I was interested in this Prius C, so I test drove one, and I have to lament/wonder why it is that no hybrid being designed and built today can be even remotely fun to drive? The C is no exception, not surprising given the tiny high-profile LRR tires, electric steering, etc. I must say that by contrast the Yaris is a barrel of fun to drive (and decently fun on its own merits). That's before I even get to the lack of a stick shift, which my Yaris has, and which adds such a measure of pleasure to the drive for me.
So the Yaris is rated 30/38, I'm getting 38, and I bought it for $16,5. By contrast the Prius C is rated 53/46 so I would probably get about 46, and it costs $19,5 for the most basic version. That's $3K more for a car with a few extra doohickeys like auto climate control, but also without rear disc brakes, any semblance of handling or acceleration, and a noisy whining CVT (and it is a noisy little bugger, more so than the regular Prius). And an annual gas savings in my case of about 70 gallons or so, so around $350 with gas at $5/gallon. That's about a 10-year break-even period minus whatever value you assign to keyless start and auto climate control (maybe $300 for the keyless start in my case, $0 for the auto climate).

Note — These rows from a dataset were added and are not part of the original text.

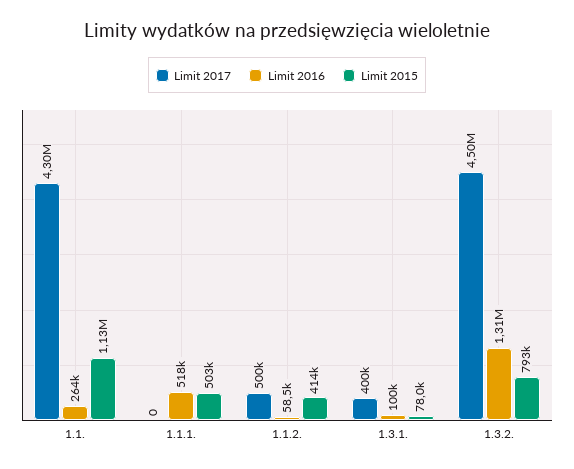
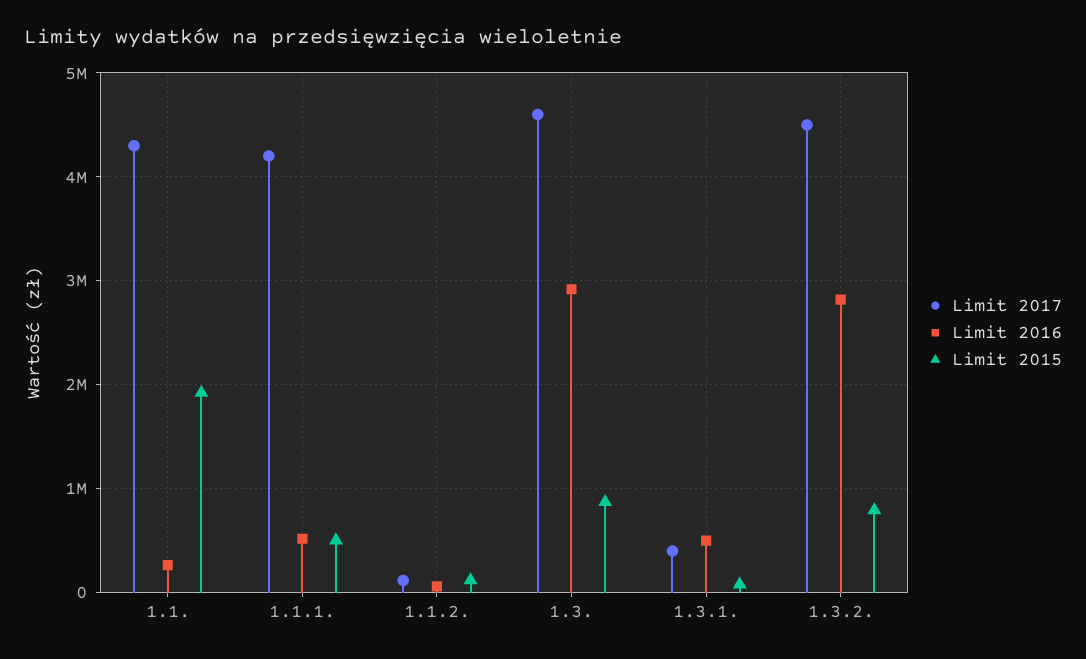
Limit 2015, 1.1.: 1130000 -> 1900000
Limit 2017, 1.1.1.: 0 -> 4200000
Limit 2017, 1.1.2.: 500000 -> 100000
Limit 2015, 1.1.2.: 414000 -> 100000
Limit 2016, 1.3.1.: 100000 -> 500000
Limit 2016, 1.3.2.: 1310000 -> 2800000
Limit 2017, 1.3.: none -> 4600000
Limit 2016, 1.3.: none -> 2900000
Limit 2015, 1.3.: none -> 900000

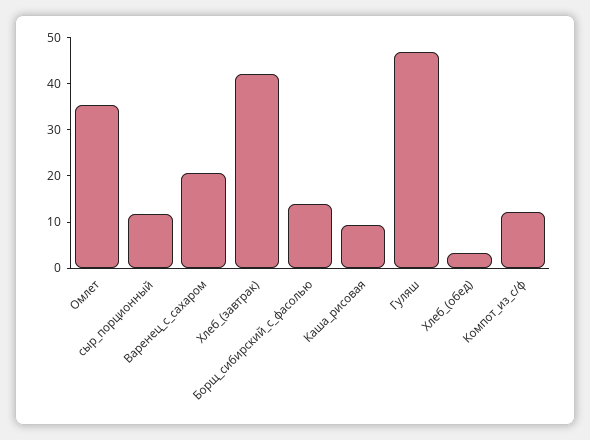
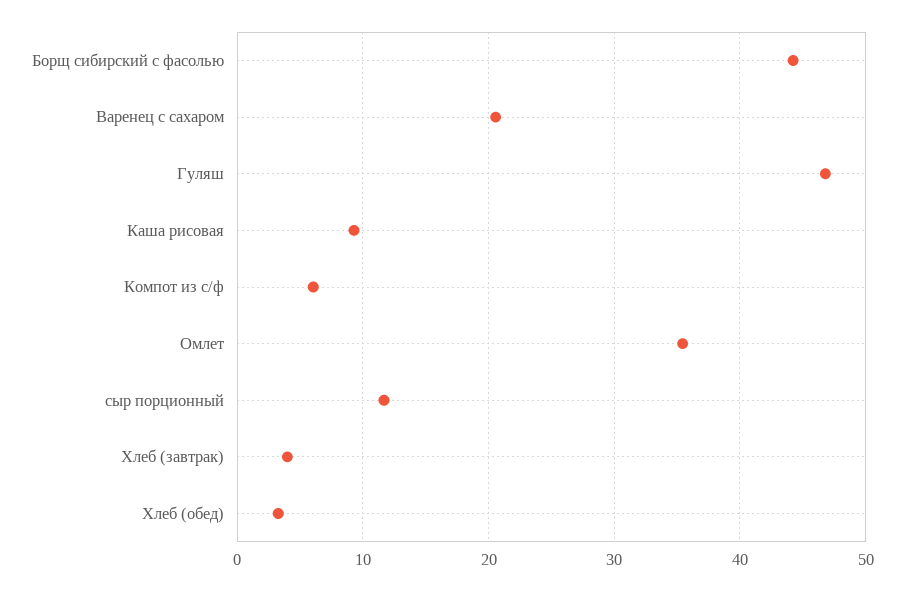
Хлеб_(завтрак): 42 -> 4
Борщ_сибирский_с_фасолью: 14 -> 44
Компот_из_с/ф: 12 -> 6

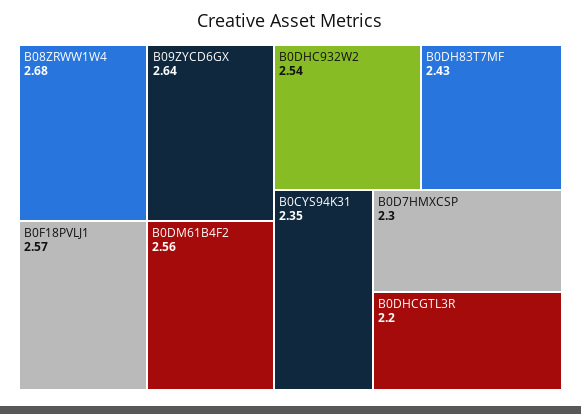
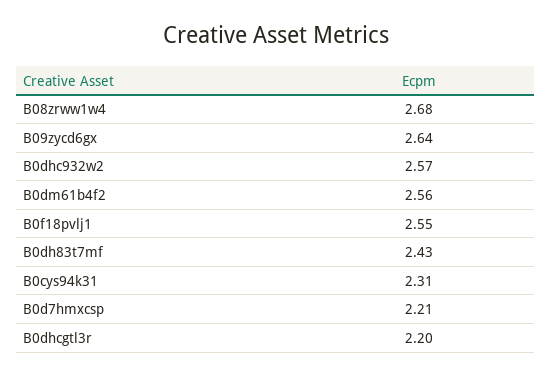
B0F18PVLJ1: 2.57 -> 2.55
B0DHC932W2: 2.54 -> 2.57
B0CYS94K31: 2.35 -> 2.31
B0D7HMXCSP: 2.3 -> 2.21

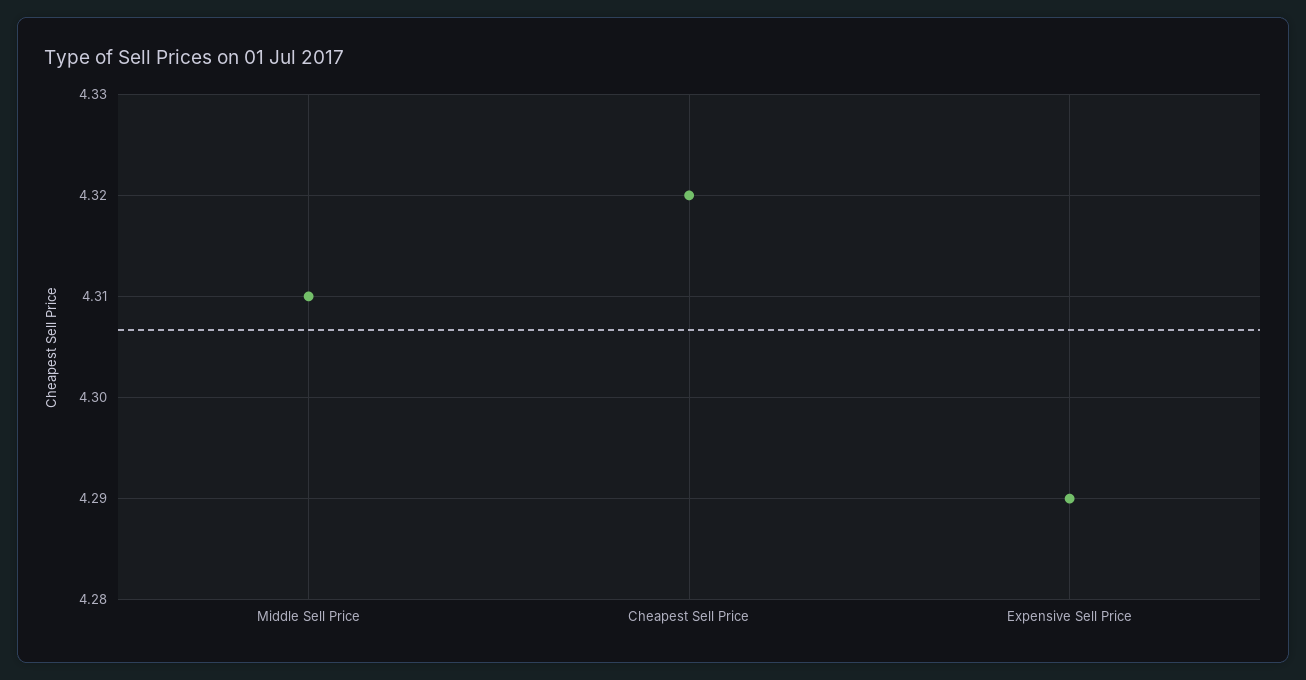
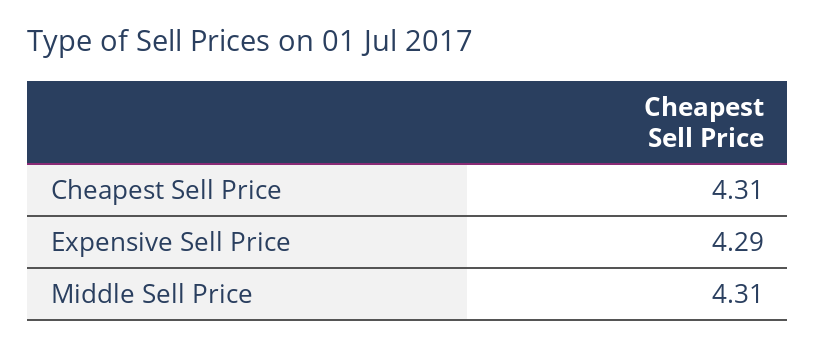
Cheapest Sell Price: 4.32 -> 4.31

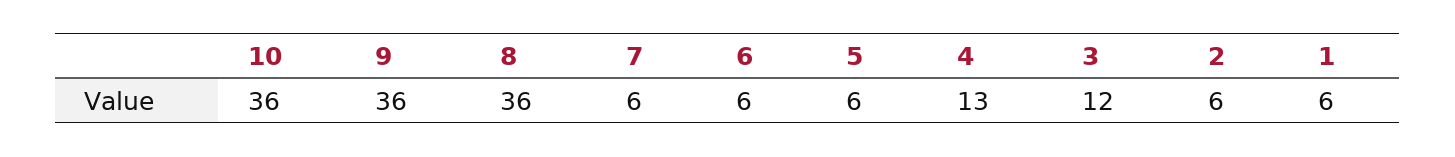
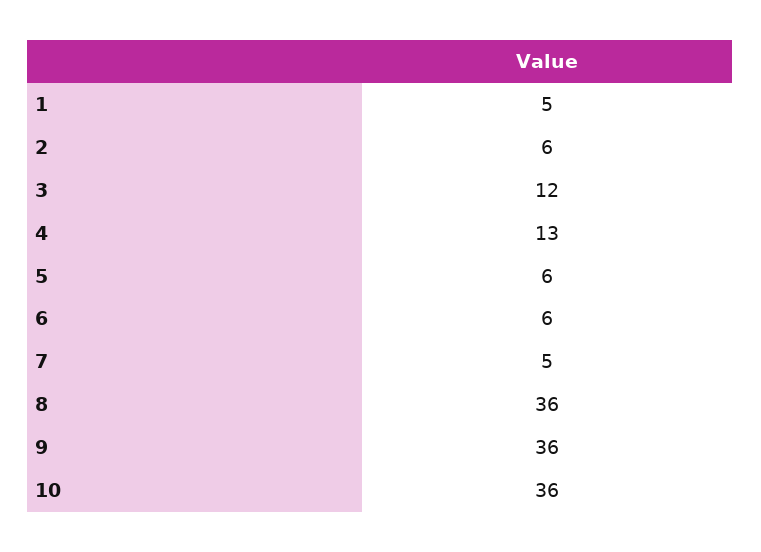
7: 6 -> 5
1: 6 -> 5

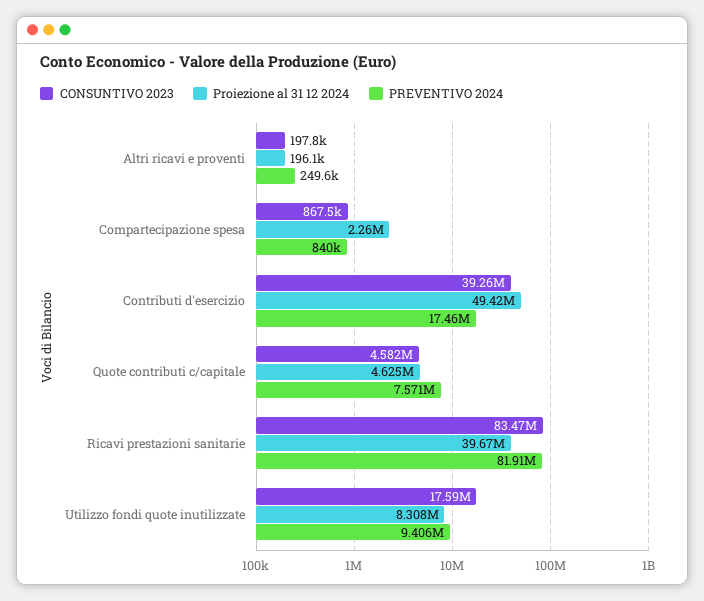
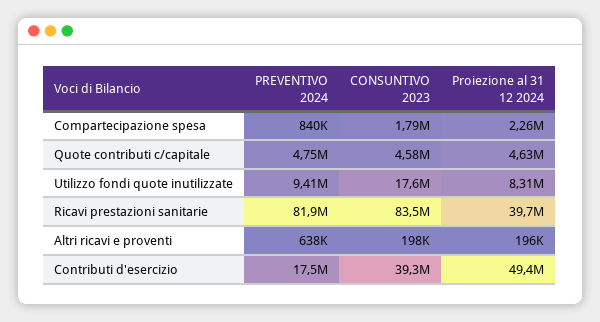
PREVENTIVO 2024, Altri ricavi e proventi: 249600 -> 638000
CONSUNTIVO 2023, Compartecipazione spesa: 867500 -> 1790000
PREVENTIVO 2024, Quote contributi c/capitale: 7571000 -> 4750000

I'm glad they have made a Yaris hybrid, and I think it will pull some people into the hybrid camp, but it will never approach sales of the other Prius models I don't think. OTOH, for anyone thinking of getting the el-cheapo Insight, the Prius C is definitely worth a long hard look IMHO. Yes, it's a bit smaller, but better in lots of little ways (including mileage).